To address the challenge of generating controllable, semantically plausible unseen inputs for evaluating the behavioral boundaries of deep learning systems, this paper proposes Mimicry, a black-box test input generation method. Mimicry leverages a style-conditioned GAN to disentangle content and style representations in latent space, pioneering the use of style transfer for goal-directed semantic perturbation. It further introduces an output-probability-guided targeted boundary search mechanism to enable fine-grained, interpretable approximation of decision boundaries. Extensive experiments across five mainstream image classification models demonstrate that Mimicry-generated test inputs lie significantly closer to true decision boundaries, achieving substantial improvements in semantic plausibility, effectiveness, and diversity over state-of-the-art baselines. Human evaluation confirms markedly higher validity rates. This work establishes a novel paradigm for reliability verification of deep learning systems.

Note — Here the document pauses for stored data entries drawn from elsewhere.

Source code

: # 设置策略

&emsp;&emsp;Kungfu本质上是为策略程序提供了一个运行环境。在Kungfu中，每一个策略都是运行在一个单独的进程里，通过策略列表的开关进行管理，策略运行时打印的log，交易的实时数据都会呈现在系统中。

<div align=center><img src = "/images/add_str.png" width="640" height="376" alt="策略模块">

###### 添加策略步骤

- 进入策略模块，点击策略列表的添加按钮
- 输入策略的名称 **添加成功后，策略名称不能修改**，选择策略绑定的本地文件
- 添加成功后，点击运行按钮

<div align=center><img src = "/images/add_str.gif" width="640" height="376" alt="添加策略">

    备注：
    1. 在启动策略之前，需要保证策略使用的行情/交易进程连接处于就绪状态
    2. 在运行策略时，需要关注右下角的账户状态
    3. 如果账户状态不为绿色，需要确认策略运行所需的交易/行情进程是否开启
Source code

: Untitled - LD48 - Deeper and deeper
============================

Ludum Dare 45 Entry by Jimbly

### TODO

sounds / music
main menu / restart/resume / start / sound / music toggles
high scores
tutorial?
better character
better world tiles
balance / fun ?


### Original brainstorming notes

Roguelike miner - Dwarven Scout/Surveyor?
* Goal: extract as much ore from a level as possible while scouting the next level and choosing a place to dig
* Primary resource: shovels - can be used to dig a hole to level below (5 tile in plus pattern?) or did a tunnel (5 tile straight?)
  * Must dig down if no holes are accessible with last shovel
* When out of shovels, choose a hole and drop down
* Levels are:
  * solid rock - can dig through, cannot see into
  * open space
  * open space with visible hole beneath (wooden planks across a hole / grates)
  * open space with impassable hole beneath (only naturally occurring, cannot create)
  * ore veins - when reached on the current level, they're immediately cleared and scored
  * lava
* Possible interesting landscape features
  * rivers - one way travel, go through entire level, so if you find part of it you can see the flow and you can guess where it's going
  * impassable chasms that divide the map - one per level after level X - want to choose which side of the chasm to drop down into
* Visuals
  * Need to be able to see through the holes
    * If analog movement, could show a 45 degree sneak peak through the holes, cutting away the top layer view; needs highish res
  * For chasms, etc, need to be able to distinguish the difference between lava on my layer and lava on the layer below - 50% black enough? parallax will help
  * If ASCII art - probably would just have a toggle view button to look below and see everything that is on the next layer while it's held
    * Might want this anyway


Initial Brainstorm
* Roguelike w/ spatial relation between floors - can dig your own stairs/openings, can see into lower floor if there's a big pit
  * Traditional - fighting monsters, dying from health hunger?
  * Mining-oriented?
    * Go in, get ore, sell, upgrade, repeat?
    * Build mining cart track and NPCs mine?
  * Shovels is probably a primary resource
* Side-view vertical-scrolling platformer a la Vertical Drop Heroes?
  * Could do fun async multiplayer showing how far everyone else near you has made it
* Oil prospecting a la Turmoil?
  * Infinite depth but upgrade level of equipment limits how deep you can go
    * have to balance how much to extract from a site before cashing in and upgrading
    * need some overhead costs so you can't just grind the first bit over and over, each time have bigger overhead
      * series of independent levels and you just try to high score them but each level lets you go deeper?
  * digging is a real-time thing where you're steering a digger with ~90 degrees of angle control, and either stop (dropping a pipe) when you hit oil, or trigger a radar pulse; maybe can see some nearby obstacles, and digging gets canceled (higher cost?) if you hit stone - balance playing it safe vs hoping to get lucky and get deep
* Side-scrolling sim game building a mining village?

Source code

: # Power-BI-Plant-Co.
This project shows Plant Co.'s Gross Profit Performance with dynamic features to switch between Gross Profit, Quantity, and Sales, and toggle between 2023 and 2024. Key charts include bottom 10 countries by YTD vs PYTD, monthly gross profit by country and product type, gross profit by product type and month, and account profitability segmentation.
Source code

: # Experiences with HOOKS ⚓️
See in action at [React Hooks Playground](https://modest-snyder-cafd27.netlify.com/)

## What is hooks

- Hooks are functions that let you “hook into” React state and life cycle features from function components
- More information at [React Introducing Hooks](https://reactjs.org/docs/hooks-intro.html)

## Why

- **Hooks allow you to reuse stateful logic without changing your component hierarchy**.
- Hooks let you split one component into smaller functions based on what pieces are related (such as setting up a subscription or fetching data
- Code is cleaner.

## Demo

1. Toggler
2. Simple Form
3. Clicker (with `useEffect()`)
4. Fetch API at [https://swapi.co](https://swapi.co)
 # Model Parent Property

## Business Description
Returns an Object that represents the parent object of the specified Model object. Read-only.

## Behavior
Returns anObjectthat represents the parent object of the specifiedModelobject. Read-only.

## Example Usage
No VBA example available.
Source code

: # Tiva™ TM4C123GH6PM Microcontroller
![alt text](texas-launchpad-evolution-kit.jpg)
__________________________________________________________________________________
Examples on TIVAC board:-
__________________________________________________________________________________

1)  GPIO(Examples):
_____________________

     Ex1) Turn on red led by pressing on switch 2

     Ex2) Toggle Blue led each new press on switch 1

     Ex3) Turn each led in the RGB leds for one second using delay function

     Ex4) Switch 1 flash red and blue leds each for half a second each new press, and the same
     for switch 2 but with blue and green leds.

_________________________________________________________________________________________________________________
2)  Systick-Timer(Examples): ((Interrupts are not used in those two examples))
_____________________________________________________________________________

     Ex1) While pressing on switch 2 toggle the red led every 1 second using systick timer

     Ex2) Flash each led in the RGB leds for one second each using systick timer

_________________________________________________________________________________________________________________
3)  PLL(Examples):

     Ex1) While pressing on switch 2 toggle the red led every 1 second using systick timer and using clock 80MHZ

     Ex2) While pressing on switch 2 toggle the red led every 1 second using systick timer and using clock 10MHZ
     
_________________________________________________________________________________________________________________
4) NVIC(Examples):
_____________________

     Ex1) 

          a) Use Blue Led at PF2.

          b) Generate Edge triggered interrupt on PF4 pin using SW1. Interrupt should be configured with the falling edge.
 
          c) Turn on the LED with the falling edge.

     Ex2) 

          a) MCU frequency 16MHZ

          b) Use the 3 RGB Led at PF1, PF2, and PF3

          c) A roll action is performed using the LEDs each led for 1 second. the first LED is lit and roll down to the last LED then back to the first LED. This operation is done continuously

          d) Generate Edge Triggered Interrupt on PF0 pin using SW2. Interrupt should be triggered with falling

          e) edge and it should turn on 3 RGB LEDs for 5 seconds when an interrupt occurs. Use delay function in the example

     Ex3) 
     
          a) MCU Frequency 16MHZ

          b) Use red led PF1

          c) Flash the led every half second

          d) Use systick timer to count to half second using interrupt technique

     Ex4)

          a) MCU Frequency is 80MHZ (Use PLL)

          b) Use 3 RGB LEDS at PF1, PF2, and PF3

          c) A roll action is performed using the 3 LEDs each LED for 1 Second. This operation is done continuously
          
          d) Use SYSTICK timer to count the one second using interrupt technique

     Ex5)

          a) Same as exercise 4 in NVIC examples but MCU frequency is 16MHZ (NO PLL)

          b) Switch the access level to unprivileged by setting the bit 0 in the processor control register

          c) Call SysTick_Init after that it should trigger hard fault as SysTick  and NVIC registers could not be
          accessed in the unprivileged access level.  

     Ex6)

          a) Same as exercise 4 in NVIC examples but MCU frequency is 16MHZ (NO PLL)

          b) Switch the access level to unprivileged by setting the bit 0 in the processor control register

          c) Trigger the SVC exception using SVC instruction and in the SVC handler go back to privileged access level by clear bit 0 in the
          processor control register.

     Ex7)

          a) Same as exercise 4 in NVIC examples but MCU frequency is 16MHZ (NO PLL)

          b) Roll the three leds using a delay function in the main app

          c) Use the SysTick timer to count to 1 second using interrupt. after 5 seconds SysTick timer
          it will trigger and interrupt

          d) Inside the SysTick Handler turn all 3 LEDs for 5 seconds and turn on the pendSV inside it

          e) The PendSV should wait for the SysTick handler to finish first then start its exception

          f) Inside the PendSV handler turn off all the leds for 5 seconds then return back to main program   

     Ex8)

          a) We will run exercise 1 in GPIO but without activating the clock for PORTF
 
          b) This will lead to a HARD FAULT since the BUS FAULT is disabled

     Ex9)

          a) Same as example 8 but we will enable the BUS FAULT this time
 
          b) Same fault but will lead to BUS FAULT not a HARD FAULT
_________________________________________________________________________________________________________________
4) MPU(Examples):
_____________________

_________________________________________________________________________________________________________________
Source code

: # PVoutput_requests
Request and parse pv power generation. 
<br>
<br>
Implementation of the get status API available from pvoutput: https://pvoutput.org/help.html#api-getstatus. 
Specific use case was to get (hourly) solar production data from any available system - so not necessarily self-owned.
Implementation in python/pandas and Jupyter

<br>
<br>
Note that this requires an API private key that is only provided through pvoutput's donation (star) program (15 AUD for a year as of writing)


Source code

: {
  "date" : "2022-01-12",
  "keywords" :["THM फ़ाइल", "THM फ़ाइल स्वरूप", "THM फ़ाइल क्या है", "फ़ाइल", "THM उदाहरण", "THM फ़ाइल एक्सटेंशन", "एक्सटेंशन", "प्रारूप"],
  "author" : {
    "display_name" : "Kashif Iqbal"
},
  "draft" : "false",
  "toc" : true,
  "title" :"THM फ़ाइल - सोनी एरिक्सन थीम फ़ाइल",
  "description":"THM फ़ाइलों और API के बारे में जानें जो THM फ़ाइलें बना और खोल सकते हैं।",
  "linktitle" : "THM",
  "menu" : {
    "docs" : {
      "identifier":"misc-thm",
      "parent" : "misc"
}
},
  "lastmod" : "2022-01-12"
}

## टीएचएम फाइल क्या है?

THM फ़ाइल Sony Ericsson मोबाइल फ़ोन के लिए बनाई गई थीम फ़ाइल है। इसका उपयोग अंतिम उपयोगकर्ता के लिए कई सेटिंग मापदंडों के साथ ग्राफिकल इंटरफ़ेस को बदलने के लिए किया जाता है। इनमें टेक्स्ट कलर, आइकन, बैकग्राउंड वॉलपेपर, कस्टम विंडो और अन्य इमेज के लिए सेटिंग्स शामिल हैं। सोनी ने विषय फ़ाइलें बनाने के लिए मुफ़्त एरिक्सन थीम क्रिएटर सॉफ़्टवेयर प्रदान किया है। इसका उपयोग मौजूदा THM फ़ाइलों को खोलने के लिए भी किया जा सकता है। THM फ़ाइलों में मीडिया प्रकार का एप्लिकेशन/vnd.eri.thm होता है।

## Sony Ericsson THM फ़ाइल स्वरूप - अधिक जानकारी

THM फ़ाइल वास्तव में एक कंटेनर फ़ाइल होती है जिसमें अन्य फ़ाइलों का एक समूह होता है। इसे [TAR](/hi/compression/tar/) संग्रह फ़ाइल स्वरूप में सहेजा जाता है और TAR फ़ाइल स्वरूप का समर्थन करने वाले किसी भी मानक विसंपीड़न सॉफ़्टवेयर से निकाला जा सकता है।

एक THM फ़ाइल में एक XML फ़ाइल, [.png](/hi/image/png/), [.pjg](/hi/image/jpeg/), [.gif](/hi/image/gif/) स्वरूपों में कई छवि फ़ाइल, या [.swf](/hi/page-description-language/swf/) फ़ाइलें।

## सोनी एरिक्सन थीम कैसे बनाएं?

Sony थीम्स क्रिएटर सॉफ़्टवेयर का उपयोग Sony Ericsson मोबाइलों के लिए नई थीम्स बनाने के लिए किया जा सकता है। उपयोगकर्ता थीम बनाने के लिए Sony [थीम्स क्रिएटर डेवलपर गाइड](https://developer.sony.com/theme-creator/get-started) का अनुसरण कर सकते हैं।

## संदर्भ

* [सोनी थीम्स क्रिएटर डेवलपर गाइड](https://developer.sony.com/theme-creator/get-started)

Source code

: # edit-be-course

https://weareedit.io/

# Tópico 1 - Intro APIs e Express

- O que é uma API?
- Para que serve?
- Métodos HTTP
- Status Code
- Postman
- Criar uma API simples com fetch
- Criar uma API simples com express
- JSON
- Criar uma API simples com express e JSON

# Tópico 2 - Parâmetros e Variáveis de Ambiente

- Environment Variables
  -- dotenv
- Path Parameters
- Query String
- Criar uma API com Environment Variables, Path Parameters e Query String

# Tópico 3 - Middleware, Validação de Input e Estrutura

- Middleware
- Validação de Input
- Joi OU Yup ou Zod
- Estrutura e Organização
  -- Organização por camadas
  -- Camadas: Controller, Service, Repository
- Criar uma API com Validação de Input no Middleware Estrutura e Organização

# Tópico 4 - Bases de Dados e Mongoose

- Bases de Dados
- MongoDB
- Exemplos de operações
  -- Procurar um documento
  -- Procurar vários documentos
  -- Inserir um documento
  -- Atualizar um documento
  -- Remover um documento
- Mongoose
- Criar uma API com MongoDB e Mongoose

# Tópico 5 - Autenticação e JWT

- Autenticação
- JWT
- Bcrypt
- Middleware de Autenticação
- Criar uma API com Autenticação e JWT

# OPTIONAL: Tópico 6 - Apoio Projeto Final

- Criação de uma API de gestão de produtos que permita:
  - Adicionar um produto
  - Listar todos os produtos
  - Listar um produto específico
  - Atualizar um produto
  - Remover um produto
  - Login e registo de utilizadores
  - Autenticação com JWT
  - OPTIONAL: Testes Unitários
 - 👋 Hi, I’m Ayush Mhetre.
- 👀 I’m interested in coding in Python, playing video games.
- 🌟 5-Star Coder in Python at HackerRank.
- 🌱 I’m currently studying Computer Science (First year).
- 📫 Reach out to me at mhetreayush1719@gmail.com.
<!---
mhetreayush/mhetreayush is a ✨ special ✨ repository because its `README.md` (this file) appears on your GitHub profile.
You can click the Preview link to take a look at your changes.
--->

Evaluating the behavioral boundaries of deep learning (DL) systems is crucial for understanding their reliability across diverse, unseen inputs. Existing solutions fall short as they rely on untargeted random, model- or latent-based perturbations, due to difficulties in generating controlled input variations. In this work, we introduce Mimicry, a novel black-box test generator for fine-grained, targeted exploration of DL system boundaries. Mimicry performs boundary testing by leveraging the probabilistic nature of DL outputs to identify promising directions for exploration. It uses style-based GANs to disentangle input representations into content and style components, enabling controlled feature mixing to approximate the decision boundary. We evaluated Mimicry's effectiveness in generating boundary inputs for five widely used DL image classification systems of increasing complexity, comparing it to two baseline approaches. Our results show that Mimicry consistently identifies inputs closer to the decision boundary. It generates semantically meaningful boundary test cases that reveal new functional (mis)behaviors, while the baselines produce mainly corrupted or invalid inputs. Thanks to its enhanced control over latent space manipulations, Mimicry remains effective as dataset complexity increases, maintaining competitive diversity and higher validity rates, confirmed by human assessors.